Peu de temps après, un autre locataire, un meunier du nom de Joseph, eut un accès de fièvre et commença à délirer. Craignant que la nouvelle de la maladie de Joseph ait des conséquences sur les affaires, Hare devint de plus en plus inquiet, mais il réussit rapidement à tourner la situation à son avantage. Il appela Burke aux côtés de Joseph. Là, ils décidèrent que le meunier allait très certainement mourir de la fièvre. Ils firent boire meunier et ensuite Burke l’étouffa avec son oreiller. Ce soir-là, ils amenèrent le corps aux assistants du Docteur Knox.

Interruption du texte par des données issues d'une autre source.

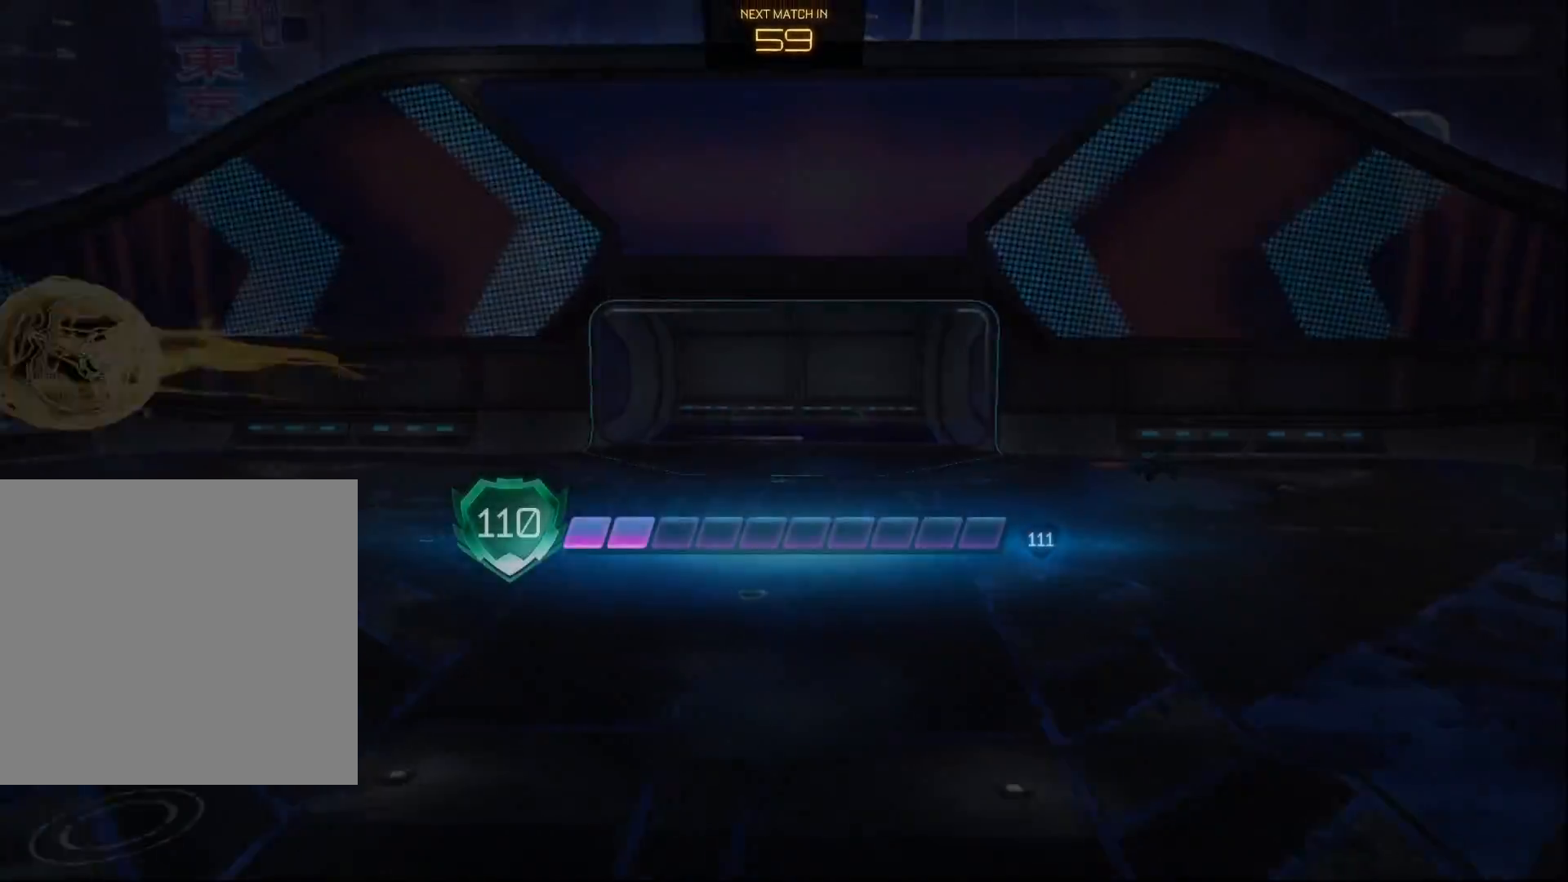
{"buttons": [], "left_stick": "center", "right_stick": "center", "events": []}
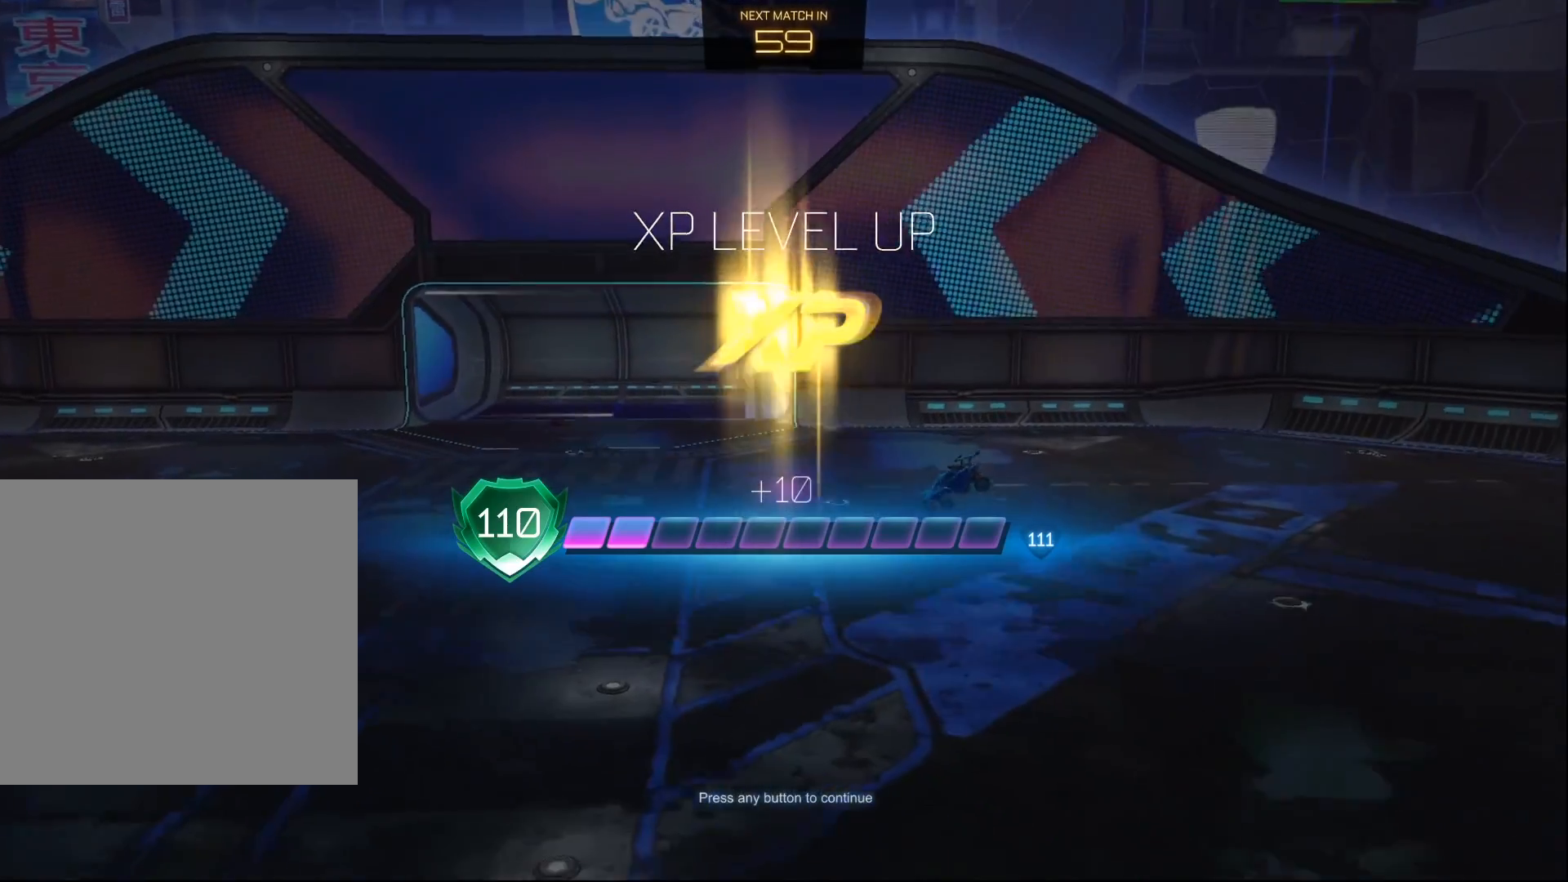
{"buttons": [], "left_stick": "center", "right_stick": "center", "events": []}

L’hiver passa et l’argent que Burke et Hare avaient reçu pour le corps du meunier aussi. Dès le mois de février 1828, ils étaient à nouveau à la recherche de revenus supplémentaires par le biais des bonnes grâces du Docteur Knox. Toutefois, malgré la rigueur de l’hiver et les problèmes sérieux d’Édimbourg en matière d’hygiène, tous les locataires semblaient en bonne santé. Burke et Hare se mirent à chercher ailleurs, imaginant que les sans-abris ne manqueraient à personne. Leur prochaine victime fut Abigail Simpson, une ancienne employée appauvrie de Sir John Hope, qui avait marché jusqu’à Édimbourg pour recevoir sa retraite : dix-huit pence et un peu de bouillon. Elle rentrait chez elle lorsqu’elle rencontra Hare qui l’invita à la pension pour y prendre un verre. Il est probable que Burke et Hare aient voulu tuer Abigail ce soir-là, mais ils avaient trop bu pour mettre leur plan à exécution. Elle aussi était saoule et elle passa la nuit sur place. Au réveil, elle se remit à boire, mais Burke et Hare firent de grands efforts pour rester sobres. Dès qu’elle se rendormit, ils l’étouffèrent.

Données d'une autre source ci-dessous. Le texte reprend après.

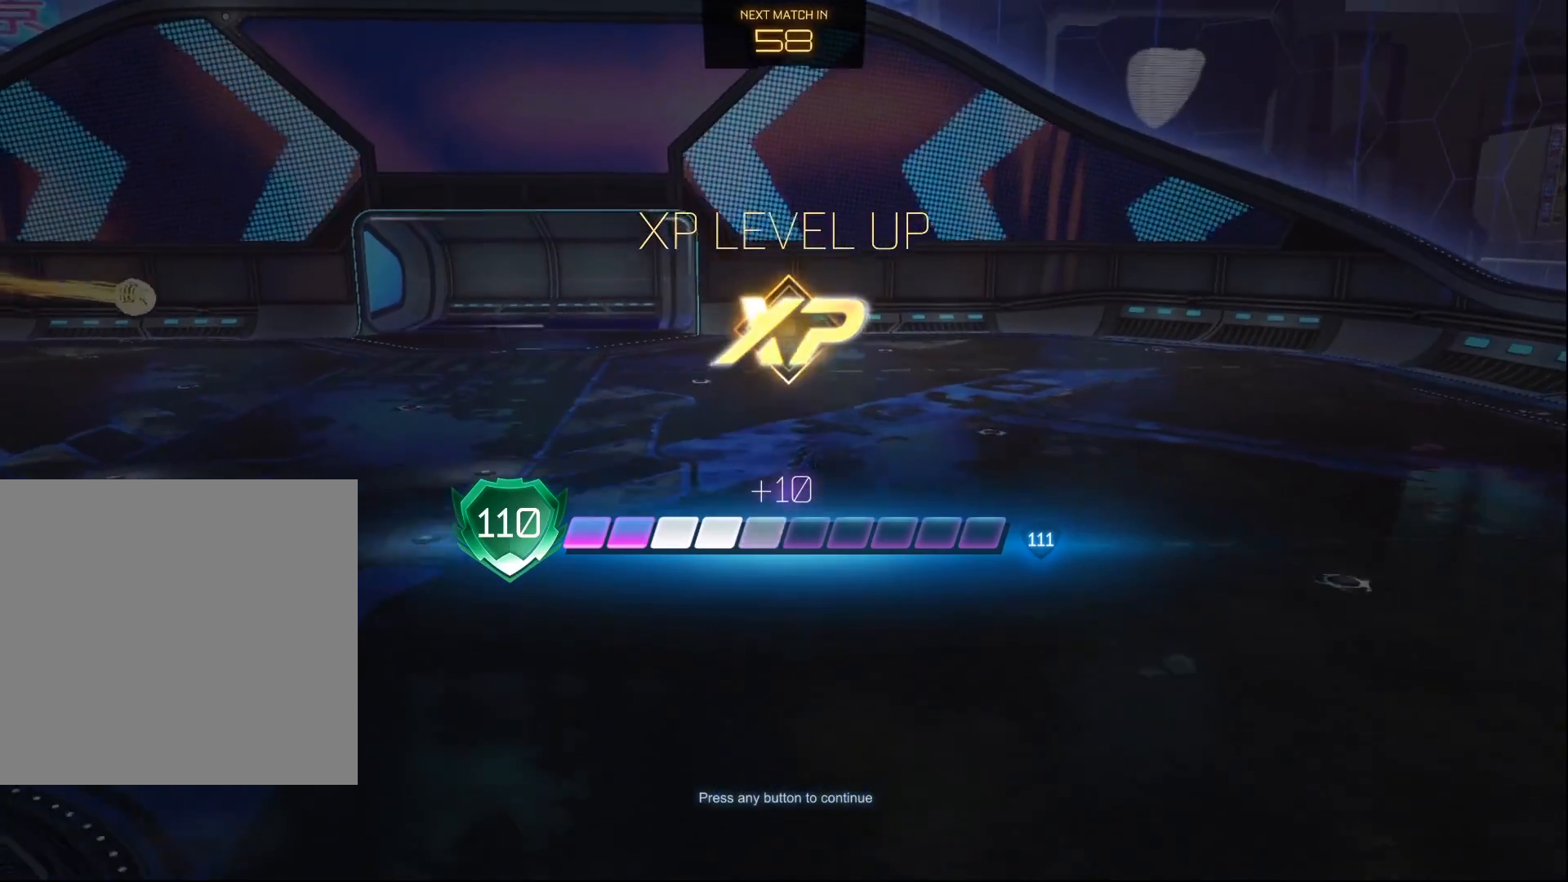
{"buttons": [], "left_stick": "center", "right_stick": "center", "events": []}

Ce soir-là, ils se rendirent pour la troisième fois au 10 Surgeons’ Square et ils rencontrèrent le Docteur Knox pour la première fois. Le professeur fut enchanté de voir qu’ils apportaient un cadavre et accepta de les payer dix livres. Comme ils en prendraient l’habitude, le gain fut divisé en trois : quatre livres pour Burke, cinq livres pour Hare et une livre pour Margaret Logue, qui, en tant que propriétaire de la pension, leur rendait un très grand service.

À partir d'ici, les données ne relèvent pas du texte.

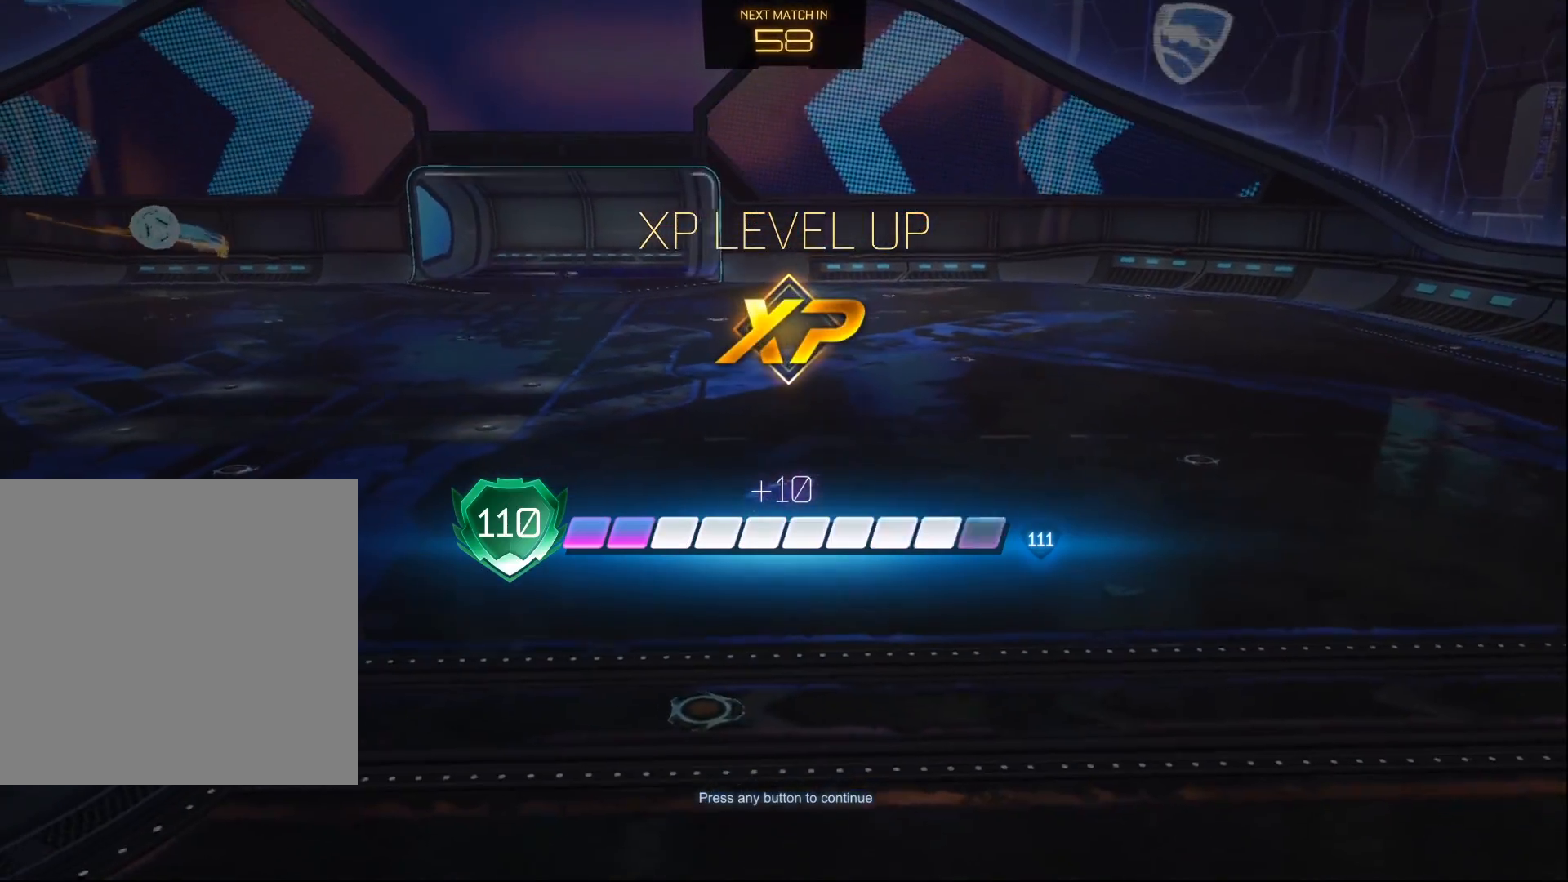
{"buttons": [], "left_stick": "center", "right_stick": "center", "events": [[67, "A", "down"], [233, "A", "up"]]}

En six mois, le Docteur Knox eut l’occasion de revoir Burke et Hare à de nombreuses reprises, puisqu’ils commirent de plus en plus de meurtres. Ils mirent charitablement fin à la vie d’un locataire qui n’était pas en bonne santé. Ils étouffèrent une vieille femme que Margaret avait rencontrée dans la rue et ramenée à la pension. En avril, Burke ramena deux prostituées adolescentes. Les deux complices en tuèrent une des deux après que l’autre fut partie. Ensuite, ils se risquèrent à transporter sa dépouille en pleine après-midi à travers la ville. Un groupe d’écoliers les raillèrent en criant : « Ils portent un cadavre ! » Personne ne les arrêta pour vérifier.